Photos: Pentagon Papers Whistle-blower Sees Parallels to Modern Wars

But perhaps the biggest secret contained therein was the U.S. military’s knowledge that the war could not be won.

“What I saw was that my country was on a wrong course, had been lied into it and was going to continue to … get worse with the public being very deceived,” he said.

The story of how Ellsberg copied these documents is the stuff of Hollywood movies. The former first lieutenant had been working as a high level nuclear war strategist at the RAND Corporation after being honorably discharged. Through his time in Vietnam and at the Pentagon, Ellsberg sensed the war could not be won by foreign forces.

“I assumed that the war was justified … however hopeless it might be,” Ellsberg said. “But when I read the study I thought ‘No, it had never been justified.’ We had no business, no right, to be killing anyone in [the region].”

Disenchanted with U.S. leadership, Ellsberg took the documents out of a safe in his office, volume by volume, and copied all 7,000 pages at a small advertising company owned by a colleague’s girlfriend. It took all night to Xerox the documents, he said.

Ellsberg turned the evidence over to the Senate Foreign Relations Committee expecting a hearing. When his revelations went ignored, he turned to the next best thing: the New York Times.

A nine part series ran in 1971 after being delayed for two weeks by the Nixon administration. During the delay Ellsberg leaked the documents to the Washington Post and other media outlets. Eventually, freedom of speech won out and the world was finally privy to the Pentagon Papers.

Ellsberg was charged under the Espionage Act but later acquitted under the First Amendment. He was Edward Snowden before wiretapping. Julian Assange before Wikileaks. The Pentagon Papers were an embarrassment not just to the armed forces, but to former presidents Johnson and Richard Nixon, both who vowed to negotiate an end to the bloody conflict during their respective administrations.

It would take another several years before the conflict would officially end. When it finally did, the U.S. had spent 20 years at war. Countless of lives were lost or changed forever.

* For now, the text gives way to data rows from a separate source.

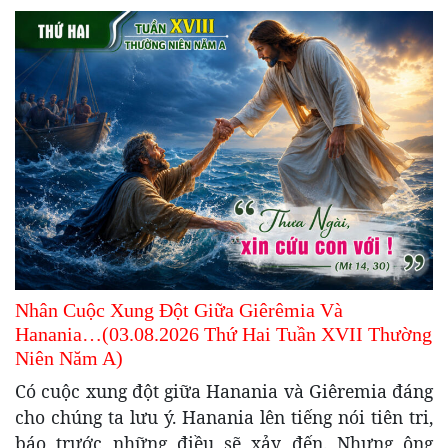
Nhân Cuộc Xung Đột Giữa Giêrêmia Và
Hanania…(03.08.2026 Thứ Hai Tuần XVII Thường
Niên Năm A)
Có cuộc xung đột giữa Hanania và Giêremia đáng
cho chúng ta lưu ý. Hanania lên tiếng nói tiên tri,
báo trước những điều sẽ xảy đến. Nhưng ông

Despite Ellsberg’s best efforts, the United States continues to pursue a policy of dirty wars into present day, he said. Current conflicts in the Middle East feel all too familiar to the whistleblower.

NBC10’s Alicia Lozano sits down with Daniel Ellsberg to discuss Iraq

“We were essentially lied into a war in the same egregious way,” he said. “And we’re still there. It’s been 16 years that we’ve been in Afghanistan and Iraq.”

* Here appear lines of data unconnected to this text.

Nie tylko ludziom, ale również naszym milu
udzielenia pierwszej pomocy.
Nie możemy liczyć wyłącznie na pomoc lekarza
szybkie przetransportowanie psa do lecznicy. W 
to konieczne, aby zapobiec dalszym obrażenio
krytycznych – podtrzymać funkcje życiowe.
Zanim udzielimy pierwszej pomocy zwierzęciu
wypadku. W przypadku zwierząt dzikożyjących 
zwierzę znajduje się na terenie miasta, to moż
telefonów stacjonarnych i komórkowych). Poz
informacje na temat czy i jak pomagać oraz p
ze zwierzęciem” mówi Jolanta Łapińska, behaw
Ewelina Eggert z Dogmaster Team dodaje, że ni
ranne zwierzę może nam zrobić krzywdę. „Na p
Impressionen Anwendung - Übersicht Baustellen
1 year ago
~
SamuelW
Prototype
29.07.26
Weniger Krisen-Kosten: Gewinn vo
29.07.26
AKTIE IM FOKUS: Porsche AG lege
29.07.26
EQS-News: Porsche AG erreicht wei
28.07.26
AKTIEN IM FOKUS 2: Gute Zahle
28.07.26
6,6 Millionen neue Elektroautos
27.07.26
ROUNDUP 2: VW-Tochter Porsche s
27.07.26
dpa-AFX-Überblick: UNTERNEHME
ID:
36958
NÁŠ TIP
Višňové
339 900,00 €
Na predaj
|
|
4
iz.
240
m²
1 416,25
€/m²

Now the United States is poised dangerously close to yet another quagmire. Trump’s recent missile strike against Syrian forces could signal the beginning of another prolonged and deadly conflict that will cost more American lives. Ellsberg is calling for a more nuanced approach. 

“Any president who has gone that far will find it hard to get out of it,” Ellsberg said. “Unless we reach some arrangements with the Russians there is the danger, in this case, of a much greater war than was true even in Vietnam.”